Again she stopped her spinning. She rose, took the princess by the hand, led her out of the room, and opened the door opposite the stair. The princess expected to see a lot of hens and chickens, but instead of that, she saw the blue sky first, and then the roofs of the house, with a multitude of the loveliest pigeons, mostly white, but of all colors, walking about, making bows to each other, and talking a language she could not understand. She clapped her hands with delight, and up rose such a flapping of wings, that she in her turn was startled.
"You've frightened my poultry," said the old lady, smiling.
"And they've frightened me," said the princess, smiling too. "But what very nice poultry! Are the eggs nice?"
"Yes, very nice."
"What a small egg-spoon you must have! Wouldn't it be better to keep hens, and get bigger eggs?"
"How should I feed them, though?"
"I see," said the princess. "The pigeons feed themselves. They've got wings."
"Just so. If they couldn't fly, I couldn't eat their eggs."
"But how do you get at the eggs? Where are their nests?"
The lady took hold of a little loop of string in the wall at the side of the door, and lifting a shutter showed a great many pigeon-holes with nests, some with young ones and some with eggs in them.
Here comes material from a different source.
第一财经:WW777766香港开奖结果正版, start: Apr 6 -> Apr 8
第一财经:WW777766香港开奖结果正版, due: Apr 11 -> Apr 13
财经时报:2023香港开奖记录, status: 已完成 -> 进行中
The birds came in at the other side, and she took out the eggs on this side. She closed it again quickly, lest the young ones should be frightened.
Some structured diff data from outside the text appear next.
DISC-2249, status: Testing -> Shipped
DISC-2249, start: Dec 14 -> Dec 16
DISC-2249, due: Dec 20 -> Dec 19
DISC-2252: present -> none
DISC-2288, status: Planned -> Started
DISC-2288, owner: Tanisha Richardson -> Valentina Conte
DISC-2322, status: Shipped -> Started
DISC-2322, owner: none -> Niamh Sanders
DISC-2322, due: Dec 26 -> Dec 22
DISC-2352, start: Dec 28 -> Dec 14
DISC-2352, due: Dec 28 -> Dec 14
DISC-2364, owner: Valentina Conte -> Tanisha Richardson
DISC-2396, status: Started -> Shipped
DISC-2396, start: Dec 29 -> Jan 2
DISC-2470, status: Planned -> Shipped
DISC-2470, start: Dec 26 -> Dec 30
"Oh what a nice way!" cried the princess. "Will you give me an egg to eat? I'm rather hungry."
"I will some day, but now you must go back, or nursie will be miserable about you. I daresay she's looking for you everywhere."
"Except here," answered the princess. "Oh how surprised she will be when I tell her about my great big grand-grandmother!"
"Yes, that she will!" said the old lady with a curious smile. "Mind you tell her all about it exactly."
"That I will. Please will you take me back to her?"
"I can't go all the way, but I will take you to the top of the stair, and then you must run down quite fast into your own room."
The little princess put her hand in the old lady's, who, looking this way and that, brought her to the top of the first stair, and thence to the bottom of the second, and did not leave her till she saw her half way down the third. When she heard the cry of her nurse's pleasure at finding her, she turned and walked up the stairs again, very fast indeed for such a very great grandmother, and sat down to her spinning with another strange smile on her sweet old face.
About this spinning of hers I will tell you more next time.
Guess what she was spinning.
CHAPTER IV
WHAT THE NURSE THOUGHT OF IT
"WHY, where can you have been, princess?" asked the nurse, taking her in her arms. "It's very unkind of you to hide away so long. I began to be afraid—"
Here she checked herself.
"What were you afraid of, nursie?" asked the princess.
"Never mind," she answered. "Perhaps I will tell you another day. Now tell me where you have been?"
"I've been up a long way to see my very great, huge, old grandmother," said the princess.
"What do you mean by that?" asked the nurse, who thought she was making fun.
"I mean that I've been a long way up and up to see my great grandmother. Ah, nursie, you don't know what a beautiful mother of grandmothers I've got upstairs. She is such an old lady! with such lovely white hair!—as white as my silver cup. Now, when I think of it, I think her hair must be silver."
"What nonsense you are talking, princess!" said the nurse.